- **Document text**
Have you figured out what's causing the knee pain ?
I've been working with a Pilates instructor, who thinks it's gait related (and that makes sense, since I'm learning that I've got interesting imbalances in various joints/muscles/etc.). The latest from my other miracle worker, the physical therapist, is that the recent numbness in my left foot's three "inside" toes is from scar tissue/problems with nerve paths; after thirty minutes of focused pressure and manipulation on my mid-foot last week (my PT doc is a genius, if anyone needs help in Orange County, CA ), the numbness has subsided. I had a couple of good runs (an hour of steady trail run) over the weekend; no knee pain. It seems to happen at around 1.5 hours into a run...and I don't always have time for that, so I'll just try again next weekend and see if the pain comes back. For now, I'm feeling pretty thankful for an hour of pain-free running!

The "original" patella pain began ten years ago on a long downhill 12 miles into a 20-mile race; since then I've been chasing a cure. Losing my shoes has helped, but I still over-do it and need physical therapy to get me back on the trails.

- **Given information**
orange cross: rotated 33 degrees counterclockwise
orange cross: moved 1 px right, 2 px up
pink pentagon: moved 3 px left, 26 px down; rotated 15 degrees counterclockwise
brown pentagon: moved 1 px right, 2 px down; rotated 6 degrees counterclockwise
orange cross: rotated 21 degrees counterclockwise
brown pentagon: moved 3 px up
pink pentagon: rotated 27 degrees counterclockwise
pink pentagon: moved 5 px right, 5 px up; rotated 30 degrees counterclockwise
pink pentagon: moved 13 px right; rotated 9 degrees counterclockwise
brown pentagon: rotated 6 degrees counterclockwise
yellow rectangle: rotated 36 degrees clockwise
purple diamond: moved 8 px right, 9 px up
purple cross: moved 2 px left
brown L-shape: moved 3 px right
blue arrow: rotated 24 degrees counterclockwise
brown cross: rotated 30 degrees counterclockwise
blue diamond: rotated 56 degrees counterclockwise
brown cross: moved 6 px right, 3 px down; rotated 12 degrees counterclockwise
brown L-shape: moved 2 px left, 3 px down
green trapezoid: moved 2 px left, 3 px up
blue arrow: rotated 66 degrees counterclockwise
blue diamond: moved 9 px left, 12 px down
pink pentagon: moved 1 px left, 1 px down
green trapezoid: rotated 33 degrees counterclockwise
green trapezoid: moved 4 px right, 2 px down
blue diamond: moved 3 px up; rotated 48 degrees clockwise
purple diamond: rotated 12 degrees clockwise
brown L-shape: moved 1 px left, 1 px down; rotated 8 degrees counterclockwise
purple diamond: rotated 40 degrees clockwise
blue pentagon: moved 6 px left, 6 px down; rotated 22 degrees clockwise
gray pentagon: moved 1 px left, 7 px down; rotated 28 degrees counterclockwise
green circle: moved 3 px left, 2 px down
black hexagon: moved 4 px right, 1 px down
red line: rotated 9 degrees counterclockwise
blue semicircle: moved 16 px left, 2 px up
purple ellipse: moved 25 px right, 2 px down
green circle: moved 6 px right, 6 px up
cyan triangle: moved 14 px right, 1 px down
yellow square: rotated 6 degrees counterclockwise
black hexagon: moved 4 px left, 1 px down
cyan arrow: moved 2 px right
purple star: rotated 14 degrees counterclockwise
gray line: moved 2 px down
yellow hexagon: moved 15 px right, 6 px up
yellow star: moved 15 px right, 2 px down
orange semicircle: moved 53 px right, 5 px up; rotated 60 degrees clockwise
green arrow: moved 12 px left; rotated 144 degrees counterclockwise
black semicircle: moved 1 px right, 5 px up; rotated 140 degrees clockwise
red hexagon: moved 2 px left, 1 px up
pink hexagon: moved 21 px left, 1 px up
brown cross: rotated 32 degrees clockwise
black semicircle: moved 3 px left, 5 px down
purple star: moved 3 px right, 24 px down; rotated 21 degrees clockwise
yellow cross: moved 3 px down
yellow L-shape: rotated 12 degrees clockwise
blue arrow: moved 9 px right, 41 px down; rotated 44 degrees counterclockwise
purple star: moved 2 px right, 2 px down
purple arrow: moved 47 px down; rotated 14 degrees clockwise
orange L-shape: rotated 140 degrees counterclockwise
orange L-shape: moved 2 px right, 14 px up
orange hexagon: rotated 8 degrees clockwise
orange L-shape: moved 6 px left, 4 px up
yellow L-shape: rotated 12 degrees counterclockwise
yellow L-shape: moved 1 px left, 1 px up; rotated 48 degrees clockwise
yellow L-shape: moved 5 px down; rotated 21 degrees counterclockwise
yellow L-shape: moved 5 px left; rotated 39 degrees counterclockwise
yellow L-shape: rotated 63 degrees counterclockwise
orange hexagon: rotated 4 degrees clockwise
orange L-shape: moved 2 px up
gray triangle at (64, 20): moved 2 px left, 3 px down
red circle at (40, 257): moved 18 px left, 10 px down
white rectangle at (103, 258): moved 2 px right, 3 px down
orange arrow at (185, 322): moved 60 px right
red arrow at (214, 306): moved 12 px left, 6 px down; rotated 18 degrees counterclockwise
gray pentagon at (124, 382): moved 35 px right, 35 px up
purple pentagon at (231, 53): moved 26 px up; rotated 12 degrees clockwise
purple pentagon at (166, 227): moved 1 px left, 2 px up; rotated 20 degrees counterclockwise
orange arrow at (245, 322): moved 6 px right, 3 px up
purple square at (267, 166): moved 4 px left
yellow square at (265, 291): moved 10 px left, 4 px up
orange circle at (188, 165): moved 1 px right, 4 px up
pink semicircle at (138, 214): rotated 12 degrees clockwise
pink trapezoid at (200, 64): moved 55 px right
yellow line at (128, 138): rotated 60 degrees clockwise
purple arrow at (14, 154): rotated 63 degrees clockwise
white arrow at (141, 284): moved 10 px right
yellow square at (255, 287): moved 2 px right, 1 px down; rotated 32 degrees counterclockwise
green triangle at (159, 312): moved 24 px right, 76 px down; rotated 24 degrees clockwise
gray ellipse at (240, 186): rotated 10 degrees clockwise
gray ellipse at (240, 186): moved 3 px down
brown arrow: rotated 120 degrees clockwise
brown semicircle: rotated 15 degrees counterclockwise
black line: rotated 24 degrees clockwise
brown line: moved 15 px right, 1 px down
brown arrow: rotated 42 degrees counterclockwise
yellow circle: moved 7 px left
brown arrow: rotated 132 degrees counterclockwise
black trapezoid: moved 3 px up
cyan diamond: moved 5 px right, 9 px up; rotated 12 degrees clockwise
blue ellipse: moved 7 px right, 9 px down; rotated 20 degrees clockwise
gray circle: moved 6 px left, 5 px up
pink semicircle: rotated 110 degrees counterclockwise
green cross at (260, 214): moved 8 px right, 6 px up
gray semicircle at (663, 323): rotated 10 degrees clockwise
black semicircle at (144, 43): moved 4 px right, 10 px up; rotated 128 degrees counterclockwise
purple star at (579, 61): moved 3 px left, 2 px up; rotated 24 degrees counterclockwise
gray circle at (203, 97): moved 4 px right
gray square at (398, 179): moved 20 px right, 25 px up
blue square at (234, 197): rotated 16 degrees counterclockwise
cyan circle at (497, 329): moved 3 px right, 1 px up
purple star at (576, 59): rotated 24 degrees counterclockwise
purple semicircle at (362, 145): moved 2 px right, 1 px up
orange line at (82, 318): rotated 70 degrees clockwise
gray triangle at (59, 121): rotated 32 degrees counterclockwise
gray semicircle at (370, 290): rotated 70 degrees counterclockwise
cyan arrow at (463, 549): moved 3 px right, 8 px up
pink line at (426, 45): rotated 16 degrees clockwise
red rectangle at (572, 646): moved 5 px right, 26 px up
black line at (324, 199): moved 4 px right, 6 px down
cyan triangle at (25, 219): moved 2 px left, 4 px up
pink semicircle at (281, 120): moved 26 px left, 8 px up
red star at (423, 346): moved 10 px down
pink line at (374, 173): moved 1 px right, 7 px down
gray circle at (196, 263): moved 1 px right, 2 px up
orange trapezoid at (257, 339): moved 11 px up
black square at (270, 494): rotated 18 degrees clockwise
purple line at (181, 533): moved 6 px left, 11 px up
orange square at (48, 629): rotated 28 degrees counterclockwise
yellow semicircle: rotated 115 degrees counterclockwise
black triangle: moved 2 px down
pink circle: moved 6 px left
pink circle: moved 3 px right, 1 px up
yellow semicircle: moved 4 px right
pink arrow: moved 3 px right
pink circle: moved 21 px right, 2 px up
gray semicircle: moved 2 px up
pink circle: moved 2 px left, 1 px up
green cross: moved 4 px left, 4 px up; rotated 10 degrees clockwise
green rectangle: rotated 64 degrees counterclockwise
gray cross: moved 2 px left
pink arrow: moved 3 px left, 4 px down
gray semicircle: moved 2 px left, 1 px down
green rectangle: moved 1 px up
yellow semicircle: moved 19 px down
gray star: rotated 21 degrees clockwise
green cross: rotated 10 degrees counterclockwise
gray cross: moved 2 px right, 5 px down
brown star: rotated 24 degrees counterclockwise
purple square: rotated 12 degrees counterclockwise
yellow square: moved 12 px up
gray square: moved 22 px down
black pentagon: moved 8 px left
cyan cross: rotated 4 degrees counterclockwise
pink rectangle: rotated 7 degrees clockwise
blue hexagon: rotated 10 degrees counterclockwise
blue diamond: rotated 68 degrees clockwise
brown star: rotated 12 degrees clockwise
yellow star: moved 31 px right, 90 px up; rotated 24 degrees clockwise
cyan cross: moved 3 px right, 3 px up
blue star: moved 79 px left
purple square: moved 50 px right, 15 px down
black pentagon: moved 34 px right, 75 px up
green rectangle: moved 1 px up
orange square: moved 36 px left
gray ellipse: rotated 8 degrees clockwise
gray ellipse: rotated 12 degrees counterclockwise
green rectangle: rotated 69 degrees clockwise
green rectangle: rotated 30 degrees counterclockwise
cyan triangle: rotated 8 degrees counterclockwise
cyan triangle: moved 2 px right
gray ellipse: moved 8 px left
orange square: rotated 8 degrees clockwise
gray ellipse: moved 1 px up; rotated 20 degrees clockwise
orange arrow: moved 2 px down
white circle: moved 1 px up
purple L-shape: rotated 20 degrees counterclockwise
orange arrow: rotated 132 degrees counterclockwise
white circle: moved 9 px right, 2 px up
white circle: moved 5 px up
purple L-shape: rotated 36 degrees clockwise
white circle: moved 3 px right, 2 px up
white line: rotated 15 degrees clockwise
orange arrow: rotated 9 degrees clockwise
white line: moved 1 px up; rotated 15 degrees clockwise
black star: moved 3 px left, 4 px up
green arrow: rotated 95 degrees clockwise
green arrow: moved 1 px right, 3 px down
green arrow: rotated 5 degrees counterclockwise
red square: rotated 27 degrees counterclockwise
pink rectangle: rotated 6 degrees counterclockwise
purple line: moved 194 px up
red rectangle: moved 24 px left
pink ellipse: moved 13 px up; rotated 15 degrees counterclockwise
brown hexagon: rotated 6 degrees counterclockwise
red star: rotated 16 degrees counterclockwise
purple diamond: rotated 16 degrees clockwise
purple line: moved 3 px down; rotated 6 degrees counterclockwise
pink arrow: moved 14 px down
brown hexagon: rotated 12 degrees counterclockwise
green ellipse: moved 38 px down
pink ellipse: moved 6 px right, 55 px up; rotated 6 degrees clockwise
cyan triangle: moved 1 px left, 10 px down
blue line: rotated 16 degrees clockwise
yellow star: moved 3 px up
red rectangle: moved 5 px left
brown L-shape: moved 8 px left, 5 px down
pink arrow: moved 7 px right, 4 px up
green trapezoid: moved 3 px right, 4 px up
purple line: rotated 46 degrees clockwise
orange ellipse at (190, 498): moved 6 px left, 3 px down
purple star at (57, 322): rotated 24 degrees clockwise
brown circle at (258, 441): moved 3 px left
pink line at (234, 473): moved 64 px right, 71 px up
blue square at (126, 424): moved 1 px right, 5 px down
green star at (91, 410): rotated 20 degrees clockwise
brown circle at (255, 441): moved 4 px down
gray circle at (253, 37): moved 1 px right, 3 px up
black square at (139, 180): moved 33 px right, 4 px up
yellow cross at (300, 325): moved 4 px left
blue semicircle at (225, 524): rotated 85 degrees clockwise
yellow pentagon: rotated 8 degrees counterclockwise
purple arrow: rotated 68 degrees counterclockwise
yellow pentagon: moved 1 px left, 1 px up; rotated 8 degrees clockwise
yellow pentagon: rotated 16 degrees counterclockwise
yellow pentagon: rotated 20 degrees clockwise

- **What to do**
Reproduce the entire knee pain post word for word. You can set the records aside; they aren't needed here.

- **The answer**
Have you figured out what's causing the knee pain ?
I've been working with a Pilates instructor, who thinks it's gait related (and that makes sense, since I'm learning that I've got interesting imbalances in various joints/muscles/etc.). The latest from my other miracle worker, the physical therapist, is that the recent numbness in my left foot's three "inside" toes is from scar tissue/problems with nerve paths; after thirty minutes of focused pressure and manipulation on my mid-foot last week (my PT doc is a genius, if anyone needs help in Orange County, CA ), the numbness has subsided. I had a couple of good runs (an hour of steady trail run) over the weekend; no knee pain. It seems to happen at around 1.5 hours into a run...and I don't always have time for that, so I'll just try again next weekend and see if the pain comes back. For now, I'm feeling pretty thankful for an hour of pain-free running!

The "original" patella pain began ten years ago on a long downhill 12 miles into a 20-mile race; since then I've been chasing a cure. Losing my shoes has helped, but I still over-do it and need physical therapy to get me back on the trails.